Task item
Report how many lines of the entries below contain the word "nSmall", and nothing more.

******************************

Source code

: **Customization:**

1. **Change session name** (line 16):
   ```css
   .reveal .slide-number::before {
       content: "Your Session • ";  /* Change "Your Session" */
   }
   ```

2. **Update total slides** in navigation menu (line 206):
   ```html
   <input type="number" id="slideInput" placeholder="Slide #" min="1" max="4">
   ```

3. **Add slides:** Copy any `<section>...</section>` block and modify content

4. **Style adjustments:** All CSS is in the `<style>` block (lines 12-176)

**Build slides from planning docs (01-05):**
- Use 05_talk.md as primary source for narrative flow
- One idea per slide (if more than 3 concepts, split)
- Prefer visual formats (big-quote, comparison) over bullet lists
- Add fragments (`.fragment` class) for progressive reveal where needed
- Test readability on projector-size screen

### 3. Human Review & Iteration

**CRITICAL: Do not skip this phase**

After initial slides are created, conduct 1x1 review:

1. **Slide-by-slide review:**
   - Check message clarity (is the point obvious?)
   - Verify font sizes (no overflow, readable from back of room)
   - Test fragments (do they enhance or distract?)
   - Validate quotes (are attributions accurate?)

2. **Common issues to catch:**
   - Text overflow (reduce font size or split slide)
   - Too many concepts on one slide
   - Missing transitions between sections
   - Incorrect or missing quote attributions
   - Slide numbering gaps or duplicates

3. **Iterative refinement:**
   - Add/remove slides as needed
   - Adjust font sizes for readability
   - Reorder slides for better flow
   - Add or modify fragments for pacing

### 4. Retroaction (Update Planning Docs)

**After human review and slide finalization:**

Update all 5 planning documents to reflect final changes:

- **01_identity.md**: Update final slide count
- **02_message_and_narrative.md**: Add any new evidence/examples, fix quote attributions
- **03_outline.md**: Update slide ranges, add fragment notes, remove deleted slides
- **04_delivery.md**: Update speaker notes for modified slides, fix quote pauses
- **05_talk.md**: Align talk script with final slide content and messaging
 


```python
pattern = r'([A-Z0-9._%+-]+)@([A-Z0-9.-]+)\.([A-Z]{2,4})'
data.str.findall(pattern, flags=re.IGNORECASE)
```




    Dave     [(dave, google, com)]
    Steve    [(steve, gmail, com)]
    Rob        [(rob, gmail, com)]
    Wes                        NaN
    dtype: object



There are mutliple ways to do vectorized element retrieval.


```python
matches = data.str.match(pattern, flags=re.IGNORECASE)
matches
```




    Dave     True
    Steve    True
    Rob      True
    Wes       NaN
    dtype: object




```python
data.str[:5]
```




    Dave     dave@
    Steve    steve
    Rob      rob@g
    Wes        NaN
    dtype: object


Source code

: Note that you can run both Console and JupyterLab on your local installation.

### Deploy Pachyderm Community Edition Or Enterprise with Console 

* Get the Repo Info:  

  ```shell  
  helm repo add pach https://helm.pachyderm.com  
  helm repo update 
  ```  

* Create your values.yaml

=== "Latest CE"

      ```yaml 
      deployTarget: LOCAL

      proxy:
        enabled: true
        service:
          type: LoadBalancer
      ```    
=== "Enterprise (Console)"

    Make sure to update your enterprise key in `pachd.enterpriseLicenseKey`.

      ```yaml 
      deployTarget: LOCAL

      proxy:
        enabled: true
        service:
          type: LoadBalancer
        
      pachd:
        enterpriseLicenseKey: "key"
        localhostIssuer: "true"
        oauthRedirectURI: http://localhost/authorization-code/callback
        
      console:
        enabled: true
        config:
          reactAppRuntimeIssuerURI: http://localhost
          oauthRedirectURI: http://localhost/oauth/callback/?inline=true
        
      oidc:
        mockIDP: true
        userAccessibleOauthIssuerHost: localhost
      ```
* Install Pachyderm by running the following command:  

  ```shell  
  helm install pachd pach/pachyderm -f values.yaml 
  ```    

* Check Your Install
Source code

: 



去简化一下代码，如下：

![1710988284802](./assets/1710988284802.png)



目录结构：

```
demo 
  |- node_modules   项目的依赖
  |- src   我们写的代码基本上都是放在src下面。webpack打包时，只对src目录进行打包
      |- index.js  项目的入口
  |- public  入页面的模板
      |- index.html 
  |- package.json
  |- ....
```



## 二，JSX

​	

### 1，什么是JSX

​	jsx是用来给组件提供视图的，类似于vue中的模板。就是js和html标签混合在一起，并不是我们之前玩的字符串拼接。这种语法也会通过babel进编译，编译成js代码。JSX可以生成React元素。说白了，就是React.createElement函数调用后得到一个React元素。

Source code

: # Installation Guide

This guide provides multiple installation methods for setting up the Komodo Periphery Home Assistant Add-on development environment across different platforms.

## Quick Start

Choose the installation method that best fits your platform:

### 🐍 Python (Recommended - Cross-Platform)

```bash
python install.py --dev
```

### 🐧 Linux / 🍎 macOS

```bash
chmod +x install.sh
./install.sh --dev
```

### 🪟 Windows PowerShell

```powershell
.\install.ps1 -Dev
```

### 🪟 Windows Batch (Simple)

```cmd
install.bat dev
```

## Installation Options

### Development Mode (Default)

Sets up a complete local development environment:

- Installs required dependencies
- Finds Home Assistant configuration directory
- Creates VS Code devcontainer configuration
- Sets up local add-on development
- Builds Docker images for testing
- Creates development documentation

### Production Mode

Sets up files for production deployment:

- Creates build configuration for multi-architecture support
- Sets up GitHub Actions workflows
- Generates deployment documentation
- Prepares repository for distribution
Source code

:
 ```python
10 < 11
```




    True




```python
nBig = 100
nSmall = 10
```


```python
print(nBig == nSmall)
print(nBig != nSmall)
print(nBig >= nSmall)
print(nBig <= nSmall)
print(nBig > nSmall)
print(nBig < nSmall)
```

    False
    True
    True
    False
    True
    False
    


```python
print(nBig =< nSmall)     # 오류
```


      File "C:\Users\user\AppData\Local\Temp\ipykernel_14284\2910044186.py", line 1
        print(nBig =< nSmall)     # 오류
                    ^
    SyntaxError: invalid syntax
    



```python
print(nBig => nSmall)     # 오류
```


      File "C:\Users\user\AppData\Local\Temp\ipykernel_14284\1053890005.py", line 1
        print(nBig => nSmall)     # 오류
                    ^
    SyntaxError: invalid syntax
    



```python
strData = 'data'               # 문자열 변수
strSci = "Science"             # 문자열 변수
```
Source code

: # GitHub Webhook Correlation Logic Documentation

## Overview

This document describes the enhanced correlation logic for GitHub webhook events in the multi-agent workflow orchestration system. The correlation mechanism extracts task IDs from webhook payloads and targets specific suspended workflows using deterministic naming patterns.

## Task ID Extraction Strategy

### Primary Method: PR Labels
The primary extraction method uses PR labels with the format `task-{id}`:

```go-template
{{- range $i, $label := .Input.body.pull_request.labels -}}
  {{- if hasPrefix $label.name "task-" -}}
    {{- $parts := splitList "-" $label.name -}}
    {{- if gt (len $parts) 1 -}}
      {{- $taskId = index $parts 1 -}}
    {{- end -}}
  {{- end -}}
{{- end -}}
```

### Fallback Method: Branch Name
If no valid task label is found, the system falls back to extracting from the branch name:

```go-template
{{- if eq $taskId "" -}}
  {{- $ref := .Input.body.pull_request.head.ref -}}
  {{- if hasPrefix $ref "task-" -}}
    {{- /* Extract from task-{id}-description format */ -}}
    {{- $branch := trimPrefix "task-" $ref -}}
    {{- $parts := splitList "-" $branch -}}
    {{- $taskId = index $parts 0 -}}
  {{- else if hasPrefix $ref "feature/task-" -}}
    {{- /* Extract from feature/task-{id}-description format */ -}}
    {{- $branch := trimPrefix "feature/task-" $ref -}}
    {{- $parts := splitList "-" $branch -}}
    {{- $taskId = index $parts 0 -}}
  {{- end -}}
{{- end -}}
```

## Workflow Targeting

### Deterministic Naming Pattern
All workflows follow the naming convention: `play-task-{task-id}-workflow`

******************************

Answer section
11